Stored data
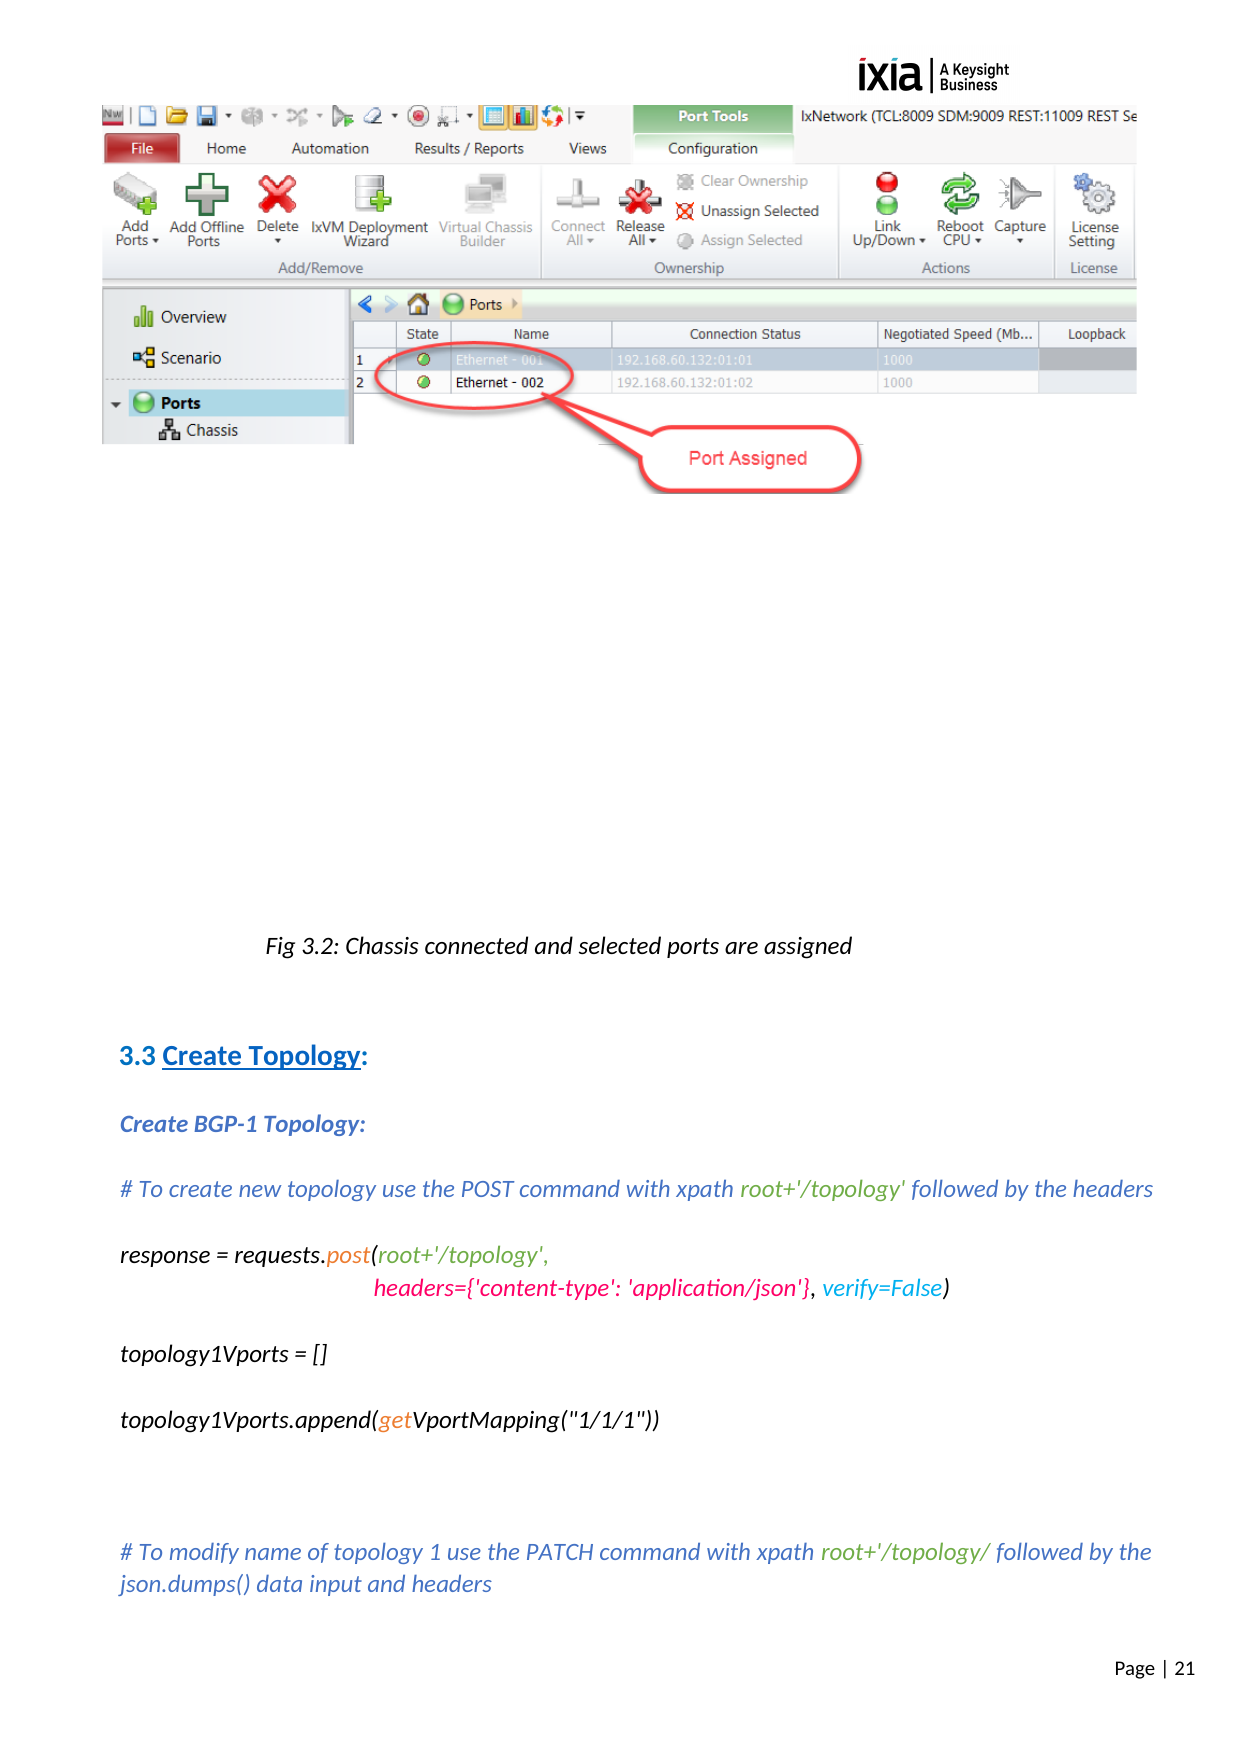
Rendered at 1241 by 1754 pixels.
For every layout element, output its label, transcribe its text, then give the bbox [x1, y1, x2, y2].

text # To modify name of topology 1 use the PATCH command with xpath root+'/topology/ followed by the json.dumps() data input and headers [120, 1536, 1195, 1599]
picture [847, 45, 1021, 104]
text Fig 3.2: Chassis connected and selected ports are assigned [45, 930, 1195, 961]
text Create BGP-1 Topology: [120, 1108, 1195, 1138]
picture [102, 105, 1137, 493]
text topology1Vports.append(getVportMapping("1/1/1")) [120, 1404, 1195, 1434]
subtitle Create Topology: [118, 1037, 1141, 1073]
text # To create new topology use the POST command with xpath root+'/topology' followed by the headers [120, 1174, 1195, 1204]
text response = requests.post(root+'/topology', [120, 1239, 1195, 1270]
text headers={'content-type': 'application/json'}, verify=False) [270, 1272, 1195, 1303]
text topology1Vports = [] [120, 1338, 1195, 1369]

■ **Directions for this task**
Output all of the data exactly as it stands, minus any images.

■ **Solution**
Rendered at 1241 by 1754 pixels.
For every layout element, output its label, transcribe its text, then give the bbox [x1, y1, x2, y2].

text # To modify name of topology 1 use the PATCH command with xpath root+'/topology/ followed by the json.dumps() data input and headers [120, 1536, 1195, 1599]
picture [847, 45, 1021, 104]
text Fig 3.2: Chassis connected and selected ports are assigned [45, 930, 1195, 961]
text Create BGP-1 Topology: [120, 1108, 1195, 1138]
picture [102, 105, 1137, 493]
text topology1Vports.append(getVportMapping("1/1/1")) [120, 1404, 1195, 1434]
subtitle Create Topology: [118, 1037, 1141, 1073]
text # To create new topology use the POST command with xpath root+'/topology' followed by the headers [120, 1174, 1195, 1204]
text response = requests.post(root+'/topology', [120, 1239, 1195, 1270]
text headers={'content-type': 'application/json'}, verify=False) [270, 1272, 1195, 1303]
text topology1Vports = [] [120, 1338, 1195, 1369]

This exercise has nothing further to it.